• EXERCISE OBJECTIVE: Search the entries below for "shoulder". Report each line where it occurs.

BEGIN MATERIAL PROVIDED

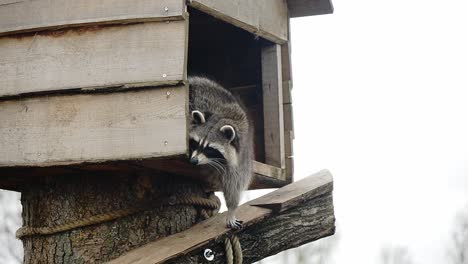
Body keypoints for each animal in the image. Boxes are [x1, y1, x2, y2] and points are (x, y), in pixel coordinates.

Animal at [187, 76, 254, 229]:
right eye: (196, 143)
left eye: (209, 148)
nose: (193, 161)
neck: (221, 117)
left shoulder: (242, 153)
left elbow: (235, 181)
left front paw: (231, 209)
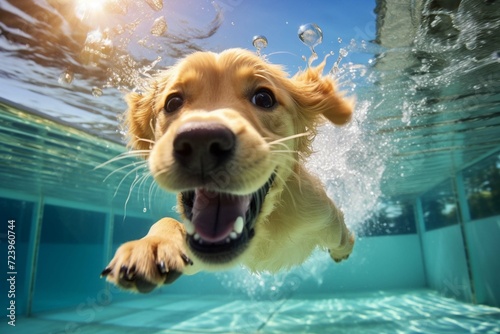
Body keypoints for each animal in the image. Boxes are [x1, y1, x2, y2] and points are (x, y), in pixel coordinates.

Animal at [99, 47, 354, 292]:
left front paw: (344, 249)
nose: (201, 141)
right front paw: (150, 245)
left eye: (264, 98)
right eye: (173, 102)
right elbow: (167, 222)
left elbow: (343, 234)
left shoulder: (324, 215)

END MATERIAL PROVIDED
BEGIN MATERIAL PROVIDED

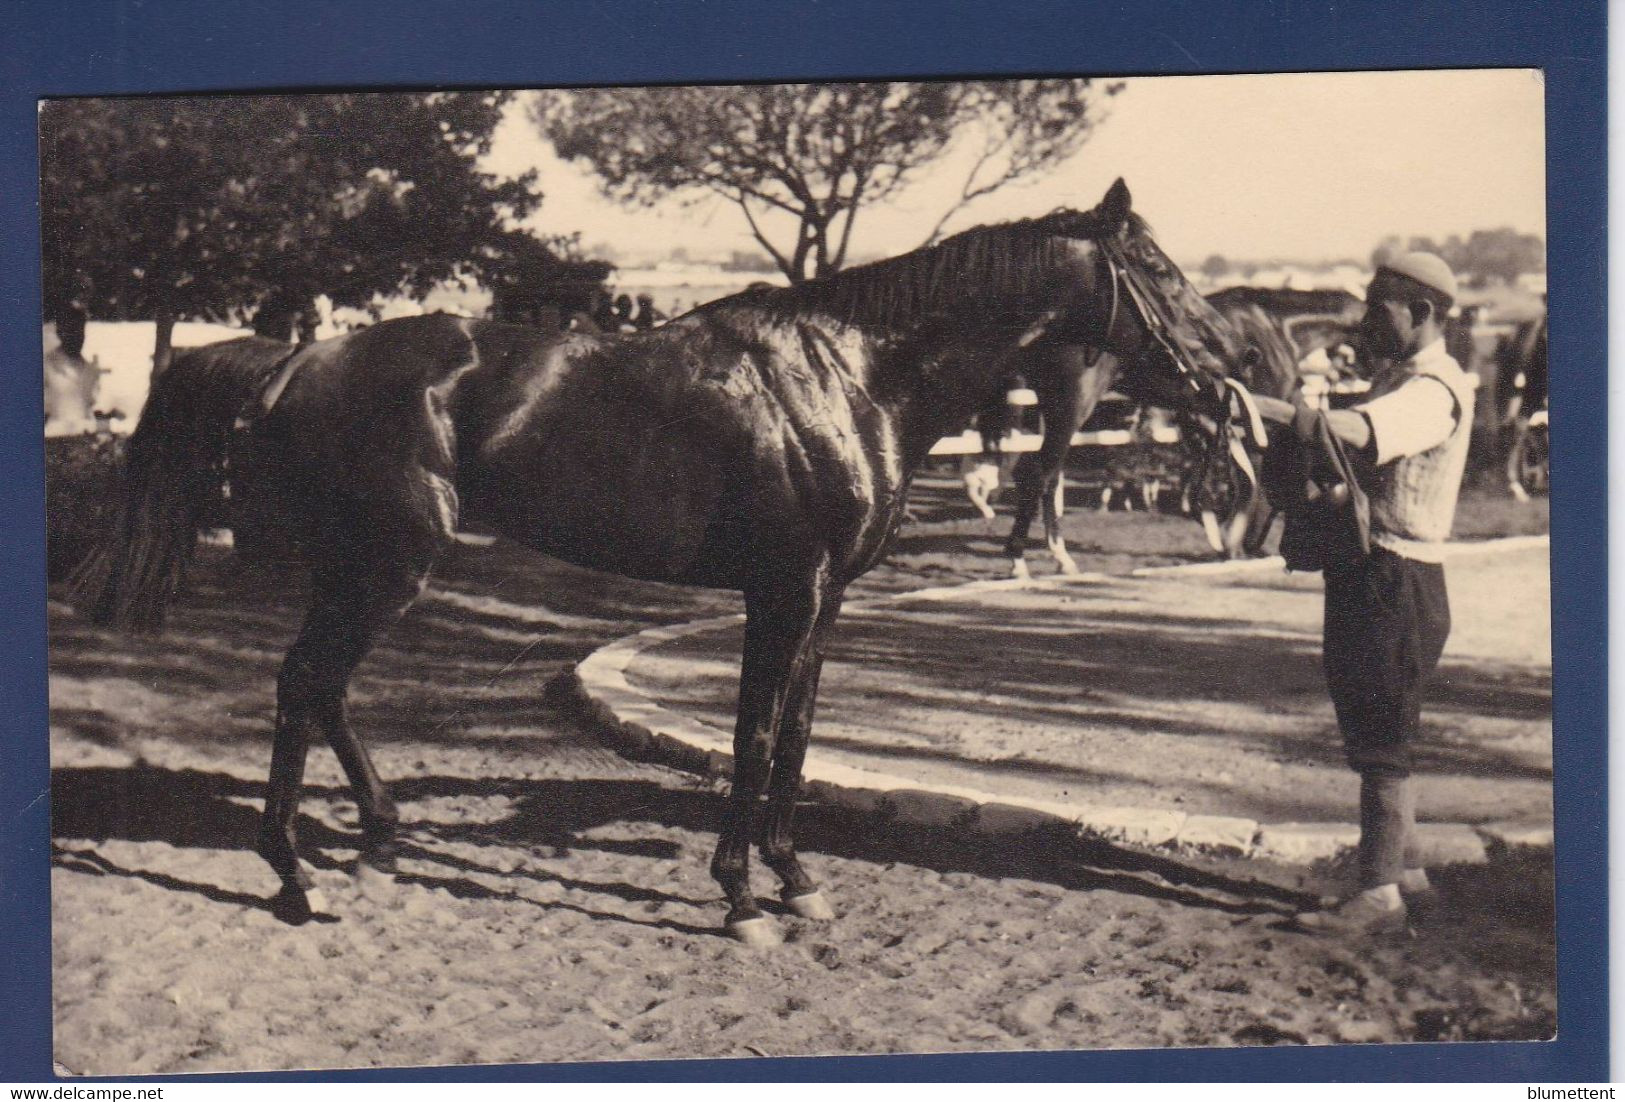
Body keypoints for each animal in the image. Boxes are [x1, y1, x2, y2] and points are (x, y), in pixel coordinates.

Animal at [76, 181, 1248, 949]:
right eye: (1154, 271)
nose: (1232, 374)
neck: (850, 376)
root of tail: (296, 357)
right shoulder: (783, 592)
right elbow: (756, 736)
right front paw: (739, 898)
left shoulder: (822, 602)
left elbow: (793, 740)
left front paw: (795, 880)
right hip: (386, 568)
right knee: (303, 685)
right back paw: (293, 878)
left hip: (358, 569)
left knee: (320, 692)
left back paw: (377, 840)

END MATERIAL PROVIDED

• EXERCISE OUTPUT:
left shoulder: (242, 153)
left shoulder: (324, 215)
right shoulder: (783, 592)
left shoulder: (822, 602)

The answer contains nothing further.